Recensione al recente volume degli Atti del Convegno 2015 sulla Buffarini Guidi

S. Gagliano (curatore), Un capitolo della intolleranza religiosa in Italia: la circolare Buffarini Guidi e i pentecostali (1935-2015), Biblion edizioni, Milano 2017, pp. 120.

 

Bisogna essere grati all’Associazione Piero Guicciardini (e agli altri soggetti che hanno concretamente cooperato) per l’organizzazione del Convegno tenutosi a Roma tra il 5 e il 6 novembre del 2015 presso il Senato della Repubblica. Questo volume offre i testi delle relazioni che vi furono tenute. L’Editore, che svolge un lavoro di qualità, ha inserito questo contributo nella pregevole collana Guicciardiniana che ora consta di sei volumi tutti incentrati su temi di storia del protestantesimo in Italia.

CONSEGNA = Ricopia dalla recensione tutto il passo che va da "Recensione al recente" giù fino a "2017, pp. 120.".

DATI FORNITI =

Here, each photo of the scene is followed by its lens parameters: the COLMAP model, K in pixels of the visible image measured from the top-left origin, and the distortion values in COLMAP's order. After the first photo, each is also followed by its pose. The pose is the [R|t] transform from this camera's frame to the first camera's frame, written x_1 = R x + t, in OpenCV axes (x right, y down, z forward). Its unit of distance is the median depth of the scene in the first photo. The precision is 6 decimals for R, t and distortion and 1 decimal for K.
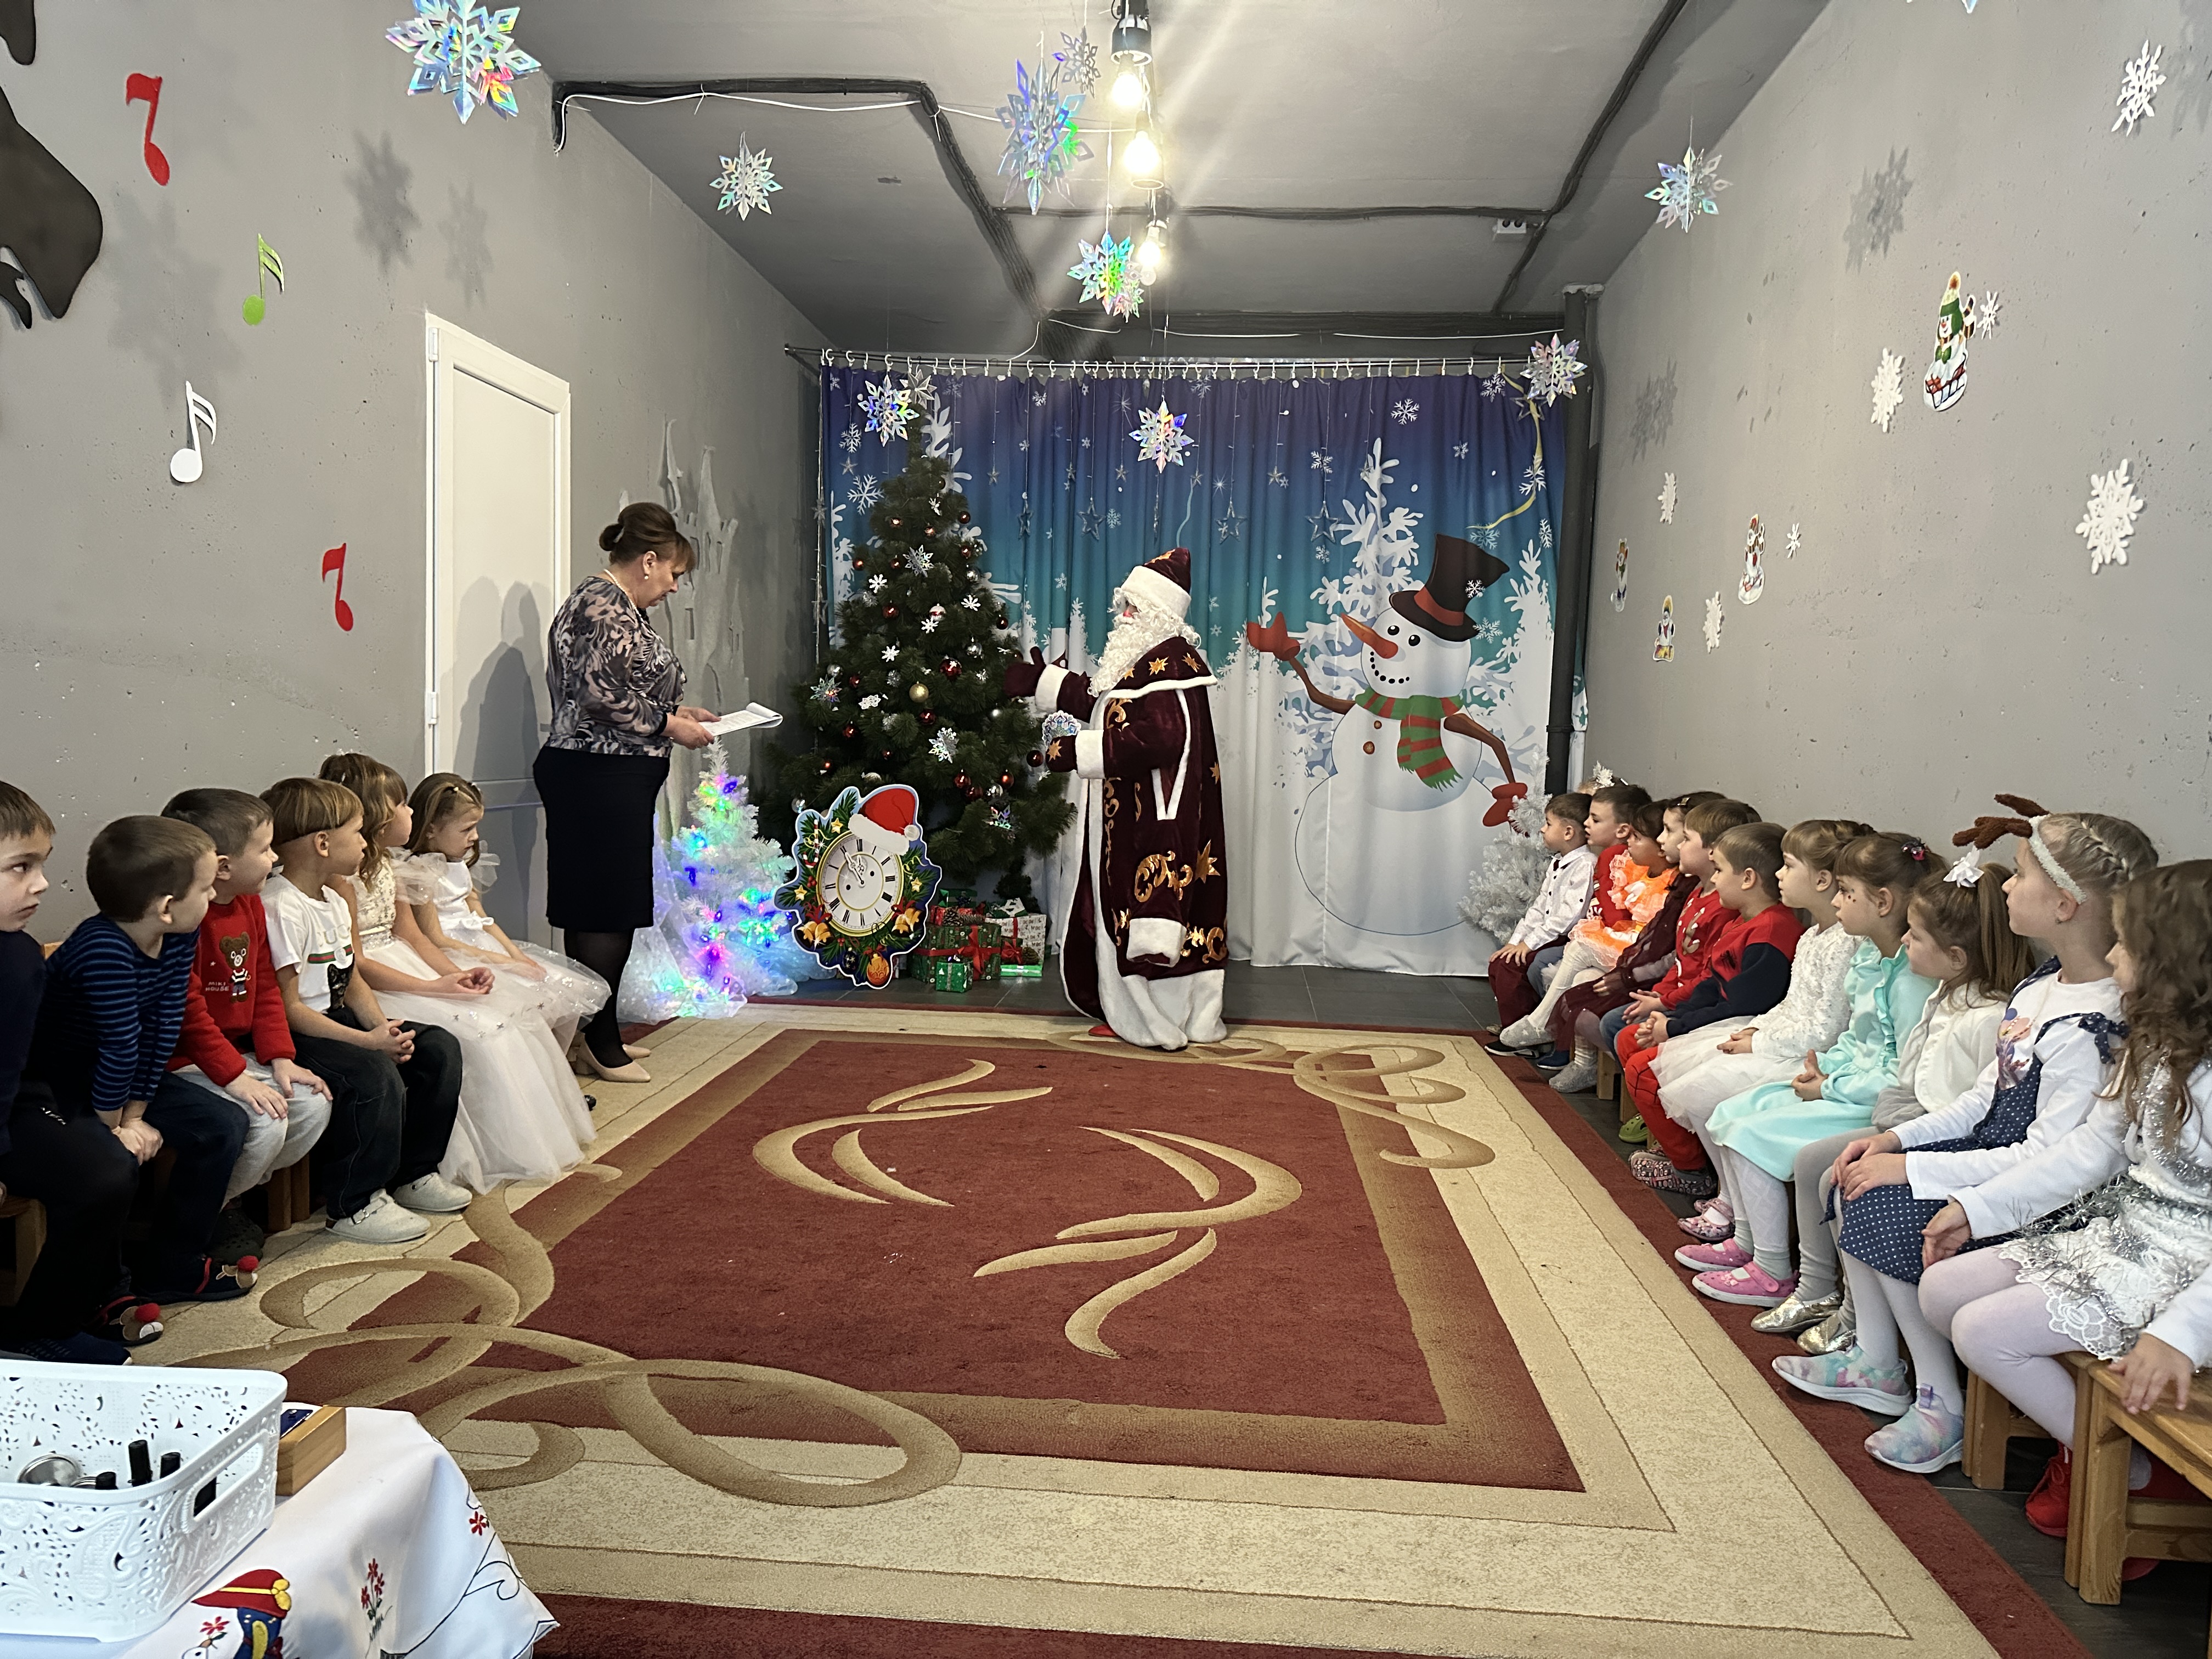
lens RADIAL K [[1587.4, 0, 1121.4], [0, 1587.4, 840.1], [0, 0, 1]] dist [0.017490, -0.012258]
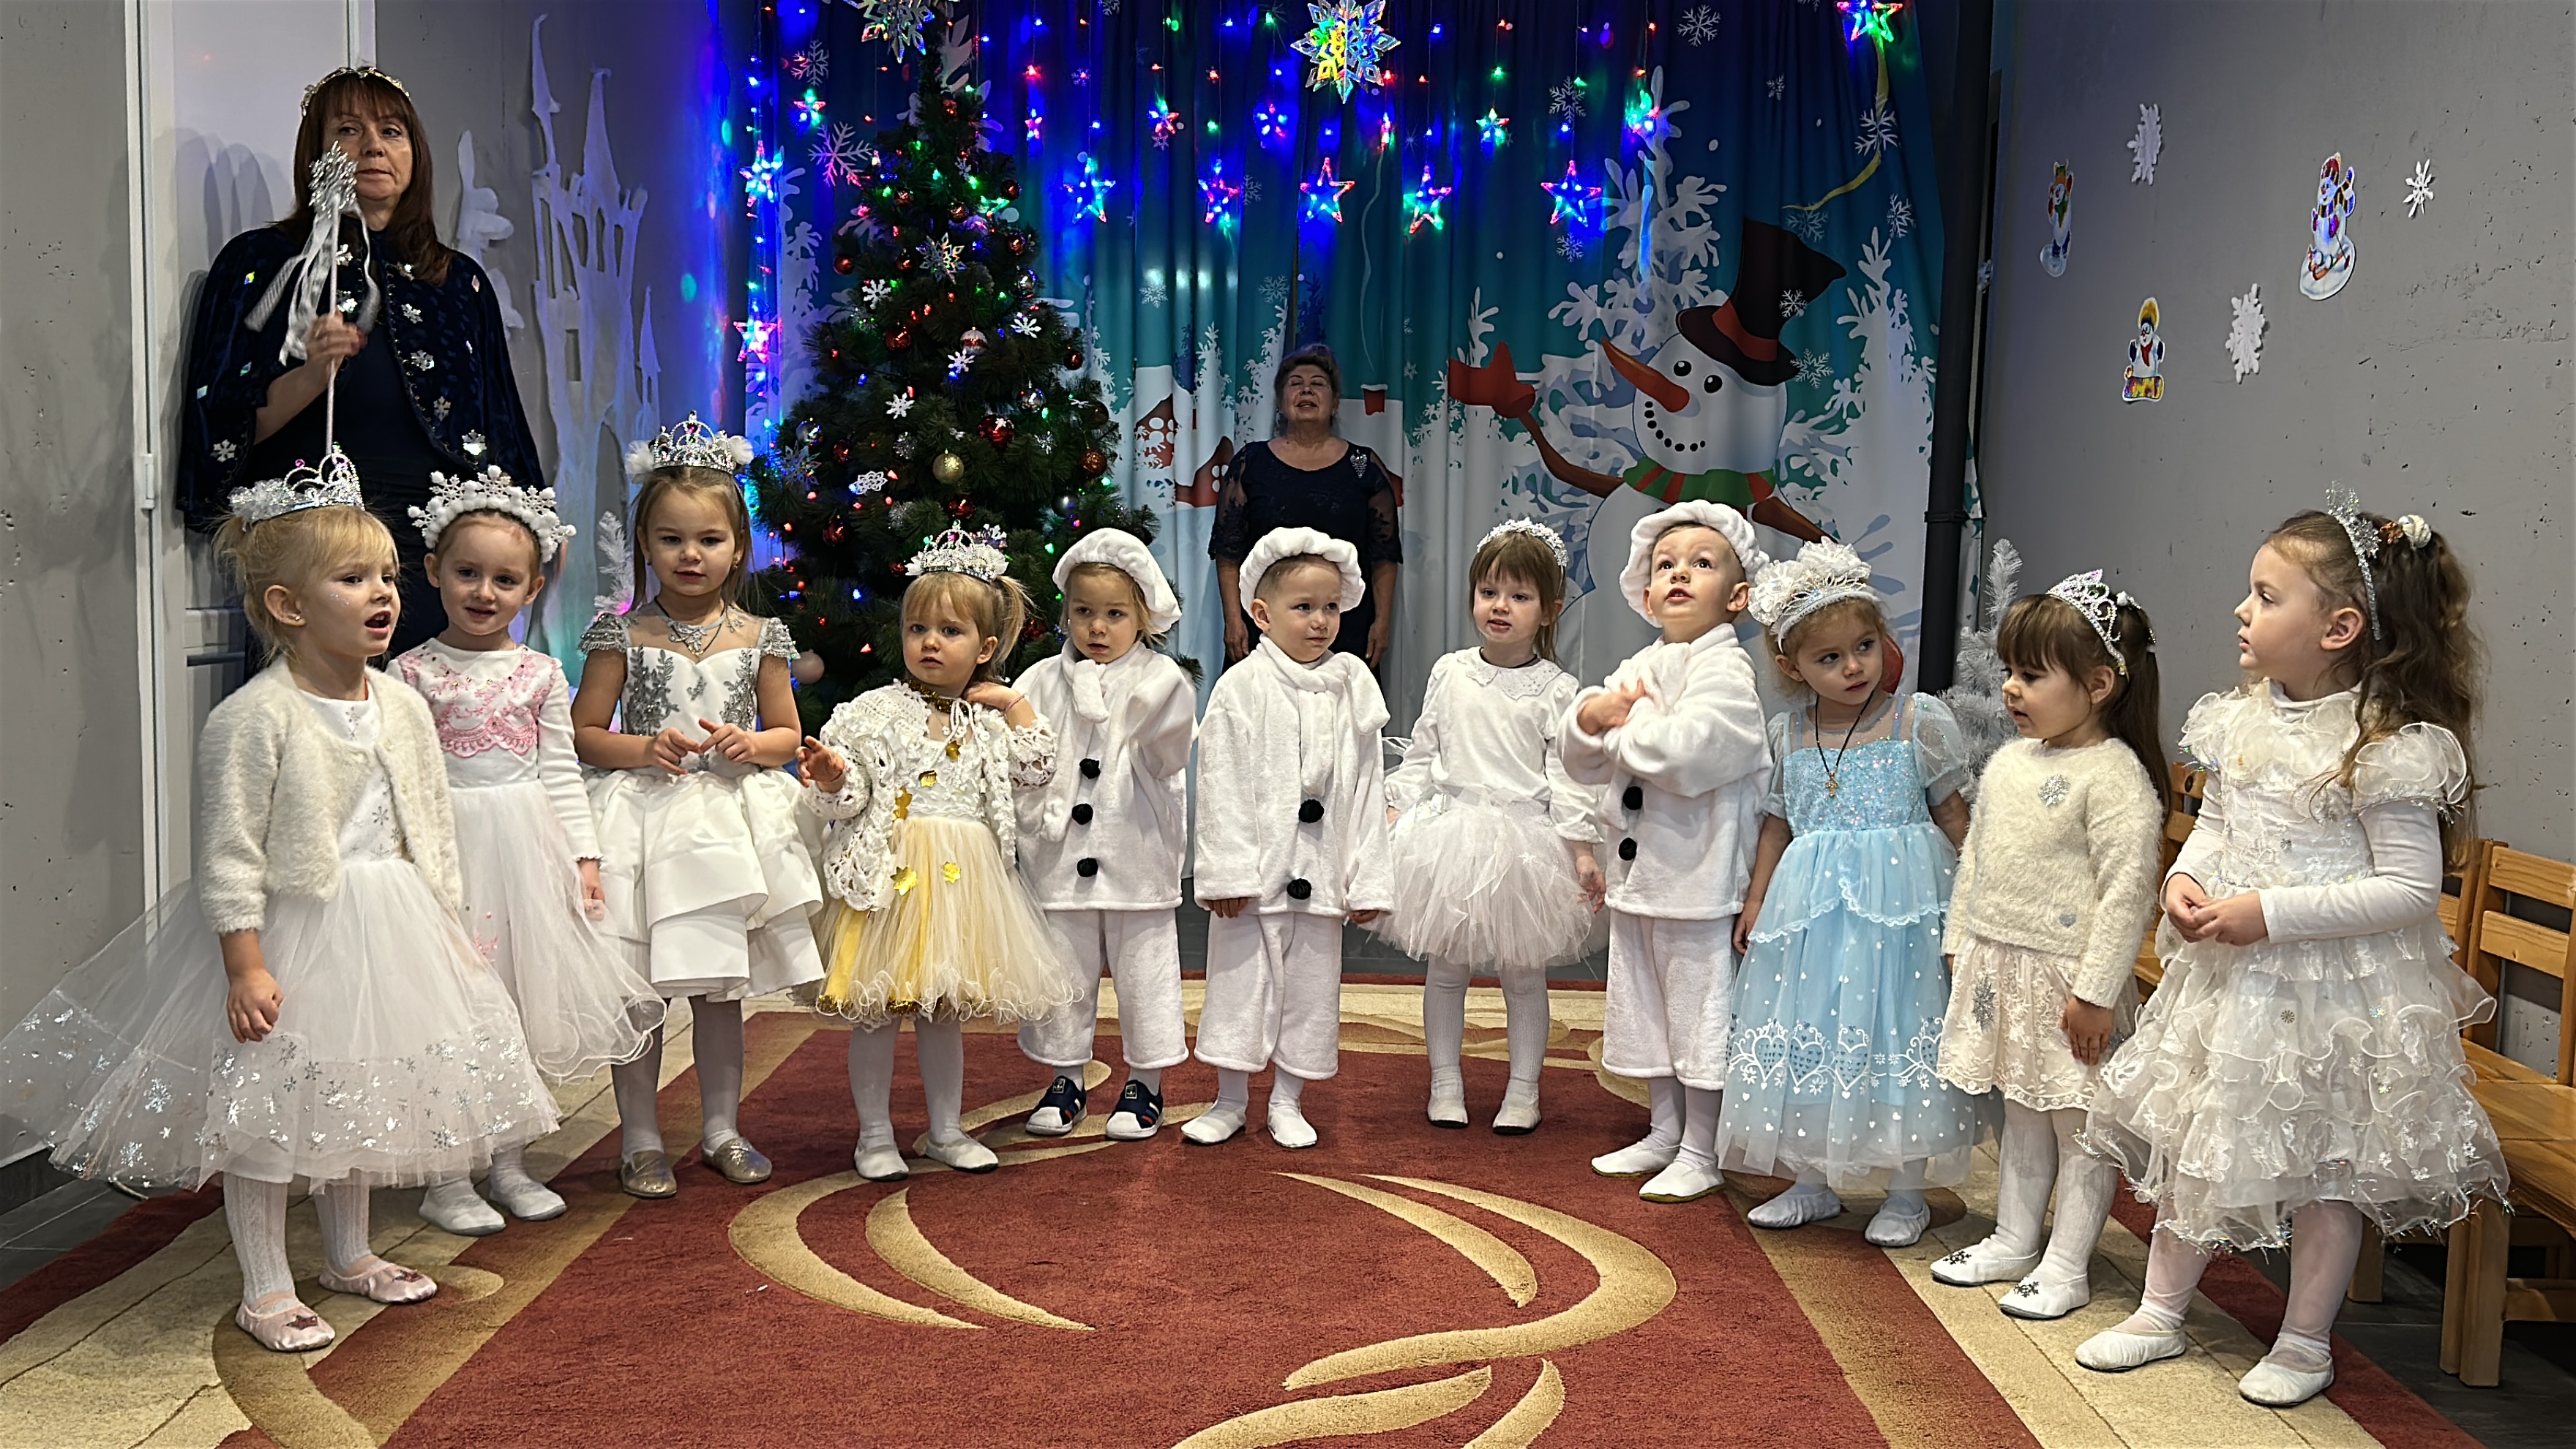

SOLUZIONE SCRITTA =
Recensione al recente volume degli Atti del Convegno 2015 sulla Buffarini Guidi

S. Gagliano (curatore), Un capitolo della intolleranza religiosa in Italia: la circolare Buffarini Guidi e i pentecostali (1935-2015), Biblion edizioni, Milano 2017, pp. 120.